• **TEXTE D'ÉTUDE**:

┌──

Archéologie de l'architecture, de l'enfance, de l'histoire, du corps, des temps
GOD BLESS AMERICA
Un des fondements de la démocratie américaine a été révélé par les événements du 11 septembre 2001 : son origine religieuse. Le désormais célèbre « God Bless America » du président Bush trouve son origine dans l’héritage religieux de la constitution américaine.
A Philadelphie, non loin du Grand Verre de Marcel Duchamp, se trouve La Liberty Bell. Cette cloche, emblème de la liberté, symbole des luttes anti-esclavagistes au XIXe siècle est l’objet d’un culte pour tous les Américains. Ce n’est pas tant qu’une cloche ait de fait un sens religieux mais que, sur la couronne de cette cloche, fondue à Londres en 1751 pour célébrer le cinquantième anniversaire de la Constitution Démocratique établie par William Penn, se trouve mis en exergue une phrase du Lévitique :
« Proclaim liberty troughout all the land unto all the inhabitants there of Lev.XXV.X »
« By order of the assembly of the province of Pennsylvania for the State House in Philid.A »
La première partie de cette phrase est extraite de l’année du Jubilé : « Tu compteras sept semaines d’années, sept fois sept ans, c’est-à-dire le temps de sept semaines d’années, 49 ans. Le septième mois, le dixième jour du mois tu feras retentir l’appel de la trompe; le jour des expiations vous sonnerez de la trompe dans tout le pays. Vous déclarerez Sainte cette cinquantième année et proclamerez l’affranchissement de tous les habitants du pays ». (Lévitique 25,10. L’année du Jubilé.)

└──

• **MATÉRIEL FOURNI**:
┌──

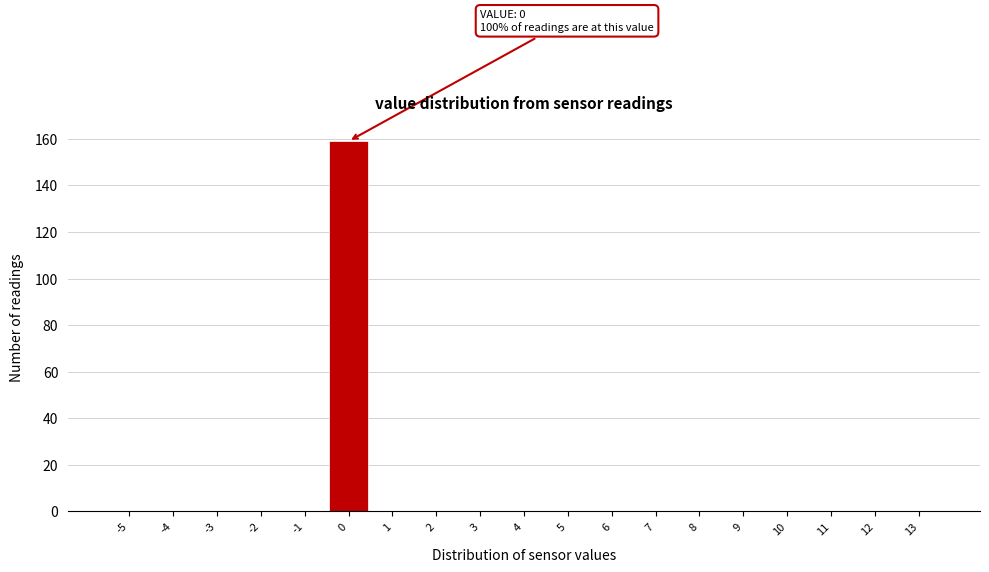

Reading right to left, what are all the values shown in this chart?

13=0	12=0	11=0	10=0	9=0	8=0	7=0	6=0	5=0	4=0	3=0	2=0	1=0	0=159	-1=0	-2=0	-3=0	-4=0	-5=0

└──

• **EXERCICE**:
Pour chacune des affirmations suivantes, indiquez par oui ou par non si elle est conforme au texte sur la Liberty Bell, puis citez à l'identique les mots du texte qui justifient votre réponse : 1. La Liberty Bell a été fondue à Londres. 2. La Liberty Bell se trouve à New York. 3. La phrase inscrite sur la couronne de la cloche est tirée de l'Exode. Le matériel fourni est sans rapport avec le texte sur la Liberty Bell.

• **RÉPONSE ATTENDUE**:
1. Oui : « fondue à Londres en 1751 ».
2. Non : « A Philadelphie, non loin du Grand Verre de Marcel Duchamp, se trouve La Liberty Bell ».
3. Non : « se trouve mis en exergue une phrase du Lévitique ».